**How to complete this task**
In the forum thread below about starting a screen printing business, list every distinct username that appears as a post header.

Document excerpt: Begin

# How to start up screen printing business?



## Boss Mac (Oct 10, 2015)

Hi Guys, I am planning to start up my T-shirt Printing business, but I was hesitant to do it. Can I get any advise or tips, on how did you start up your printing business? Thanks a lot


----------



## Mtnview (Nov 5, 2009)

Boss Mac said:


> Hi Guys, I am planning to start up my T-shirt Printing business, but I was hesitant to do it. Can I get any advise or tips, on how did you start up your printing business? Thanks a lot


Would help if you posted this in a more appropriate section. You posted this in the "help desk" section of the forum. This one deals with issues pertaining to the forum site itself.


----------



## Boss Mac (Oct 10, 2015)

Mtnview said:


> Would help if you posted this in a more appropriate section. You posted this in the "help desk" section of the forum. This one deals with issues pertaining to the forum site itself.


Ow thank you John. By the way, what section is appropriate for this? Sorry I'm new in forum.


----------



## Mtnview (Nov 5, 2009)

Maybe the General T-shirt Selling section or TF Lounge.


----------



## Boss Mac (Oct 10, 2015)

Thank You John!


----------



## splathead (Dec 4, 2005)

If you, or someone else, creates a post in the wrong section of the forum, please hit the http://www.t-shirtforums.com/announcements-site-updates/t35067.html button and report it to us. We'll move it to the most appropriate section.

DO NOT create a new identical post in a different section. Duplicate discussions are hard to keep up with and counterproductive for other members who are trying to help


----------



## BidsMaven (Sep 23, 2011)

Mark, I recommend getting a copy of Scott Fresner's book How to Print T-Shirts for Fun and Profit. It has a lot of great information on how to get started, including information on shirt decoration techniques, marketing and selling, and setting up the business itself. In the back it has an extensive listing of suppliers. You can get it from his website, T-Biz Network.


----------



## Preston (Mar 21, 2006)

Agree on getting the "How to Print T-Shirts for Fun and Profit" book. It is a good read and will help you understand the business lingo. However it will not teach you how to print t-shirts. 

Read the book then start asking questions. If you still want to give it a go then put a budget together. Then double it. And then ask more questions.


----------

Document excerpt: End
Data: Begin

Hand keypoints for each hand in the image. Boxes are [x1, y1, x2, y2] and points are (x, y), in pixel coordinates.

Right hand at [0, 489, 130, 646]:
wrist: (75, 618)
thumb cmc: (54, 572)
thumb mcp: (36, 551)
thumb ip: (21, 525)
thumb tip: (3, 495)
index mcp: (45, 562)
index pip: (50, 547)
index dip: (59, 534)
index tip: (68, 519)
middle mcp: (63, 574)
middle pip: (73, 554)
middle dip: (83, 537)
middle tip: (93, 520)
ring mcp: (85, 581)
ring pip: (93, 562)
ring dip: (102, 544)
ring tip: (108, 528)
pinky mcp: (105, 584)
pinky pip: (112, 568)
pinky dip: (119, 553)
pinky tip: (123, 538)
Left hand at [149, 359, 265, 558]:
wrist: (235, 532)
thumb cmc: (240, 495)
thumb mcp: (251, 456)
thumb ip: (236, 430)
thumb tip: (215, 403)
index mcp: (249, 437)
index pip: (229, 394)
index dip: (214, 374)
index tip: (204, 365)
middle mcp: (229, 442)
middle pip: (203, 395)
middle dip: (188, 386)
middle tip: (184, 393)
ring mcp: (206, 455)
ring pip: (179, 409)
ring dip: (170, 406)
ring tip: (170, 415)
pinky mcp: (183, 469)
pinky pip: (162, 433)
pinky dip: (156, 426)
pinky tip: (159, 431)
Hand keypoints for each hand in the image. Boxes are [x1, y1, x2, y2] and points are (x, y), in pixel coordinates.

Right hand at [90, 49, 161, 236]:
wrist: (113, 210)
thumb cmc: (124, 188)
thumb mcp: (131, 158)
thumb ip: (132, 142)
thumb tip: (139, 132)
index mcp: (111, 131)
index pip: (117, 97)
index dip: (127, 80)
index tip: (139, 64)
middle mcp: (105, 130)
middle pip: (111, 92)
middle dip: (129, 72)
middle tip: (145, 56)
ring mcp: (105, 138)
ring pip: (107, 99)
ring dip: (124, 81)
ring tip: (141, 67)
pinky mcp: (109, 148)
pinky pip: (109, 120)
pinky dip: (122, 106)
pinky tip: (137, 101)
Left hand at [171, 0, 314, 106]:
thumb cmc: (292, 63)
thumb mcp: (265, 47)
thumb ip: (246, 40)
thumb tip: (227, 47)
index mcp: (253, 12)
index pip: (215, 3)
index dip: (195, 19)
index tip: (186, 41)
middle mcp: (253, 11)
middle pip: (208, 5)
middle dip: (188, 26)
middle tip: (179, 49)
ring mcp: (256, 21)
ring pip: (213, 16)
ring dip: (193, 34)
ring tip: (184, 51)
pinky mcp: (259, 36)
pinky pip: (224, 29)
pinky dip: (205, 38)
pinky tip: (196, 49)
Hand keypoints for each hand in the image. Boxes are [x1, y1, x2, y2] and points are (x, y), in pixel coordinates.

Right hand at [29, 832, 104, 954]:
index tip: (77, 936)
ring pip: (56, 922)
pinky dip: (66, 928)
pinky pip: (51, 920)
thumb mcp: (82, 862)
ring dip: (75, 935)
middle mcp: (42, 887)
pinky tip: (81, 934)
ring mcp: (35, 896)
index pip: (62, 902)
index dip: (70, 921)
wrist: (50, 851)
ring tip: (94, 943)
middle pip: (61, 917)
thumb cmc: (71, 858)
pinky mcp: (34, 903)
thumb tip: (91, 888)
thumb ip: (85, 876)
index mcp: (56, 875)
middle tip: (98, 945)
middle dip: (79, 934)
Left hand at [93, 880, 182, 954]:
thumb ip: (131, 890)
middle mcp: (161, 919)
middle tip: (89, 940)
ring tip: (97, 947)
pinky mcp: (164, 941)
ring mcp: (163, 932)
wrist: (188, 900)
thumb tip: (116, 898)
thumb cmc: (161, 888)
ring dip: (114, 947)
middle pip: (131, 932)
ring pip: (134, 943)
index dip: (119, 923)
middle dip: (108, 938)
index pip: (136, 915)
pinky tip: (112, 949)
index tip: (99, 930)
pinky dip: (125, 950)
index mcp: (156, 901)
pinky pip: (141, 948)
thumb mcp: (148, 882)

Data: End

**Answer box**
Boss Mac, Mtnview, splathead, BidsMaven, Preston